What Is the Difference Between SIP and Mutual Fund?
Mutual Funds
A mutual fund is a form of investment in which an authorized fund house, such as banks and asset management companies, collects money from investors and trades in securities on their behalf, intending to maximize the profit ratio with the lowest risk.
The risk of market movement is reduced because the money is invested in different assets for different investment horizons. When the risk is reduced, a loss in one asset is offset by a profit in another asset in the portfolio.
The investment is done in shares, bonds, and commodities and is known as a portfolio for an individual investor. This portfolio is managed by a finance manager, also known as a fund manager.
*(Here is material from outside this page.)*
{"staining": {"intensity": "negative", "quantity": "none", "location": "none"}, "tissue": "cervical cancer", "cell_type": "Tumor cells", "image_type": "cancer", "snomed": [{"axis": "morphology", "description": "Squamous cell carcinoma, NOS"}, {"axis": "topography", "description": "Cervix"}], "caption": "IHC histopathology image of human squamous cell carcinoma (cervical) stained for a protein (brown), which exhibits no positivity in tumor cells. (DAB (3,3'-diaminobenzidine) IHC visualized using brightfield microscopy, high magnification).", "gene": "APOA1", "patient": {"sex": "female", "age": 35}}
Mutual funds are one of the safest forms of investment, where the investment is made in a lump sum form. Various mutual funds aim to achieve certain objectives, such as small-cap, mid-cap, and large-cap funds, index funds, etc.
SIP
SIP is similar to a mutual fund, but the investment is mostly made in lump sum form in mutual funds. Whereas in SIP, a small amount is constantly invested in the fund on a recurring basis.
With SIP, you can invest a minimum of Rs 500 every month or quarter. A fund manager is allocated to invest on behalf of investors in the market in various sectors, such as shares, bonds, and commodities. The aim of the fund manager is to maximize the profit while keeping the risk factor at a minimum.
One of the major benefits of investing in SIP is the power of compounding, where the interest earned on the principal value is reinvested. Over a period, investors yield a higher return of profit.
Mutual Fund vs SIP – The Key Differences Between Mutual Funds and SIP
What is difference between sip and mutual funds is often a common question asked by new investors. Let us find out the difference between SIP and mutual fund in detail here-
Investment Value
The investment in mutual funds is made in lumpsum form, while the investment in SIP is made in smaller recurring amounts on a monthly or quarterly basis.
Investment Form
The investment is made in debt instruments, debt mutual funds, equity mutual funds, and hybrid instruments, which are a mix of both equity and debt funds.
The Volatility of the Market
The market is constantly changing into a bearish trend and a bullish trend. These ever-changing market trends have a larger impact on mutual funds than on SIP, as the investment value of mutual funds is higher than that of SIP.
Charges
The AMC (Annual Maintenance Charge) and the other charges, like transaction cost, are higher in mutual funds than in SIP as the investment value of a mutual fund is larger.
In mutual funds, the charges incurred by way of the fund manager’s fees and the transaction value is on the higher side, while in SIP, the investment value and the trade value are always on the lower side.
Redemption
Both SIP and mutual funds are highly liquidated forms of investment. The only difference is the redemption charges are on the higher side in mutual funds than in SIP.
A Mutual Fund is an investment vehicle allowing you to gain exposure to stocks, bonds, or other financial instruments. While a SIP is a tool to invest in a Mutual Fund. Comparing Mutual Funds and SIPs is like comparing apples and oranges – they are two completely different concepts. A mutual fund is an investment avenue, while a SIP is a method of investing in a mutual fund.
Key Takeaways – SIP vs Mutual Fund
Mutual funds and SIP are subjected to market risk.
Mutual funds are a lumpsum form of investment, while SIP is a recurring form of investment.
The amount of investment in mutual funds is on the higher side, while the investment in SIP is on the lower side.
Mutual funds and SIP have taxation benefits under Section 80C of the Income Tax Act, where the investor can claim up to Rs 1,50,000 exemption.
Disclaimer: This blog is solely for educational purposes. The securities/investments quoted here are not recommendatory.